List every line in the entries below that contains the string "opExtrude", treating uppercase and lowercase letters as different.

+ + + +

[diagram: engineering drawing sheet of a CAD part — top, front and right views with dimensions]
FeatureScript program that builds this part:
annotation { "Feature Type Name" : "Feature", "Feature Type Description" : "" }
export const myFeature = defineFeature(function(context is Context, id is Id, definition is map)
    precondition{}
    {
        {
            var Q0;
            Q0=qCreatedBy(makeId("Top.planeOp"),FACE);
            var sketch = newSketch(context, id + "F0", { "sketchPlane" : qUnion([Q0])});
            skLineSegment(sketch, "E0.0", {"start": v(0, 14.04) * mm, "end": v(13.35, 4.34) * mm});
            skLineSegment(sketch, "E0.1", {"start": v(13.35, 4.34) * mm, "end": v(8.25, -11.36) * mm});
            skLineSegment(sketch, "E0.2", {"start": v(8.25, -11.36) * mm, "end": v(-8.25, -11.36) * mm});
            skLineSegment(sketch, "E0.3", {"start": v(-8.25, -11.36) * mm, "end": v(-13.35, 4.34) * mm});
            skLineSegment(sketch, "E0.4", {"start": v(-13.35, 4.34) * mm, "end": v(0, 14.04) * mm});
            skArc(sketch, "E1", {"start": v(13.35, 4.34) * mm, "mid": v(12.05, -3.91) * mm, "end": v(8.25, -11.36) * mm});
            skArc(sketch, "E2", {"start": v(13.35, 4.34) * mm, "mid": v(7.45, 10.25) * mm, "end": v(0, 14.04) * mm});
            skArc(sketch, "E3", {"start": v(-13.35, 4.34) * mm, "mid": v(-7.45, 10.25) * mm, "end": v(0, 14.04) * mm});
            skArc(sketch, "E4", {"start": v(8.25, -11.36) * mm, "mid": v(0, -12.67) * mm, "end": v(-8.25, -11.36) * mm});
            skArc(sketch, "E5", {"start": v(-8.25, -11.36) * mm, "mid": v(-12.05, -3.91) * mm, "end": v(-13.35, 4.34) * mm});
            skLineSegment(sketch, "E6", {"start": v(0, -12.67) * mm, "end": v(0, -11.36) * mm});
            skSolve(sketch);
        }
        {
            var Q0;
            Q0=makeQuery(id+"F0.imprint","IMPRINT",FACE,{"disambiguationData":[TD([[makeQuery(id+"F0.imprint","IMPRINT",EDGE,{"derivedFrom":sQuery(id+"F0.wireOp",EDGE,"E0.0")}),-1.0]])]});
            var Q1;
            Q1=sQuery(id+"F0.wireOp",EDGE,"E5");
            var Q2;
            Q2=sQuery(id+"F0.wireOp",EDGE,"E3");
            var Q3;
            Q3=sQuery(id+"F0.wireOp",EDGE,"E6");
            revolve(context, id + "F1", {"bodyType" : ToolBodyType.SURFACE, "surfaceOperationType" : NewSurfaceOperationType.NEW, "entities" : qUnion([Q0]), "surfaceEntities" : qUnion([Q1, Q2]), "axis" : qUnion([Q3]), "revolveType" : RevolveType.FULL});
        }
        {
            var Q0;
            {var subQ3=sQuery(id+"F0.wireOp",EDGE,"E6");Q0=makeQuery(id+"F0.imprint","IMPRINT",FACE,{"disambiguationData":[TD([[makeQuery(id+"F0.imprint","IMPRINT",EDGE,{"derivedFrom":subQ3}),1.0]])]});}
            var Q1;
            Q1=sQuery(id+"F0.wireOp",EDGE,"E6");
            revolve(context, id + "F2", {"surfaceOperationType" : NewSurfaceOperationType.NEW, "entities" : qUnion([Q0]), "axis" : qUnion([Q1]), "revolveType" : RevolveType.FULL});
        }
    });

+ + + +

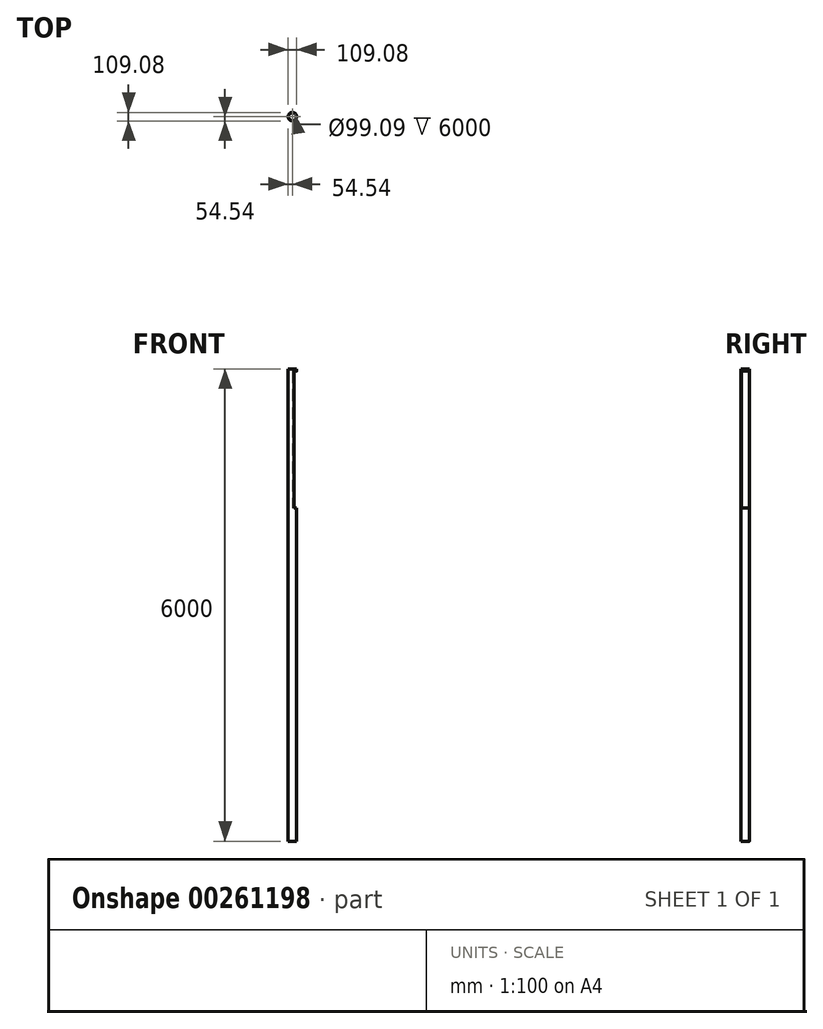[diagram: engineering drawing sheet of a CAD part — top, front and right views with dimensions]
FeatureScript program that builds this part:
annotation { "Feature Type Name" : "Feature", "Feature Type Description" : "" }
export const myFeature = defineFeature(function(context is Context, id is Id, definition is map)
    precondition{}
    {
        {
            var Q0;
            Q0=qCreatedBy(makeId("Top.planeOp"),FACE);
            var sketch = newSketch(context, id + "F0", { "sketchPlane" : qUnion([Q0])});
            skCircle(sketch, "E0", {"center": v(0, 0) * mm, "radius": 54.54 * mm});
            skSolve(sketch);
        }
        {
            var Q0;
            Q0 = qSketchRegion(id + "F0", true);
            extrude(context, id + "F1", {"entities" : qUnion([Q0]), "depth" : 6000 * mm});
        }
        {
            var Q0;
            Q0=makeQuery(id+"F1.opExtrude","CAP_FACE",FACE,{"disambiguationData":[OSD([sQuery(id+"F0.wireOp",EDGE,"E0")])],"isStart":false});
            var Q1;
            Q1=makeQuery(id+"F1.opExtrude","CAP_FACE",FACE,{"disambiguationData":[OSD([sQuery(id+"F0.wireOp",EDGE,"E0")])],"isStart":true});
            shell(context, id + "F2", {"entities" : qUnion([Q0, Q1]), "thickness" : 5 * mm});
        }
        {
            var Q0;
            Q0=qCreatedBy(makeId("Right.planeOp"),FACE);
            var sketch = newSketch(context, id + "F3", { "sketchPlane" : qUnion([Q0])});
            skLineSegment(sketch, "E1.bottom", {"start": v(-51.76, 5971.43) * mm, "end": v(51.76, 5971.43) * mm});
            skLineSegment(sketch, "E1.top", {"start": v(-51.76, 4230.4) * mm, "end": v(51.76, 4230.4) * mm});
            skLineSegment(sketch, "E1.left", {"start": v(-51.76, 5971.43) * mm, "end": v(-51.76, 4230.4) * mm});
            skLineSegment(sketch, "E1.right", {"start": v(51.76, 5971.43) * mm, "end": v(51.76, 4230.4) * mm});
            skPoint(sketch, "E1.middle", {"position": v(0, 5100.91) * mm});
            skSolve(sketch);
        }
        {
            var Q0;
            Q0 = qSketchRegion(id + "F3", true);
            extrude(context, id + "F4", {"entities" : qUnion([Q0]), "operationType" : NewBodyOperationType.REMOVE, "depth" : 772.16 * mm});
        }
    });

+ + + +

**Reply**
            Q0=makeQuery(id+"F1.opExtrude","CAP_FACE",FACE,{"disambiguationData":[OSD([sQuery(id+"F0.wireOp",EDGE,"E0")])],"isStart":false});
            Q1=makeQuery(id+"F1.opExtrude","CAP_FACE",FACE,{"disambiguationData":[OSD([sQuery(id+"F0.wireOp",EDGE,"E0")])],"isStart":true});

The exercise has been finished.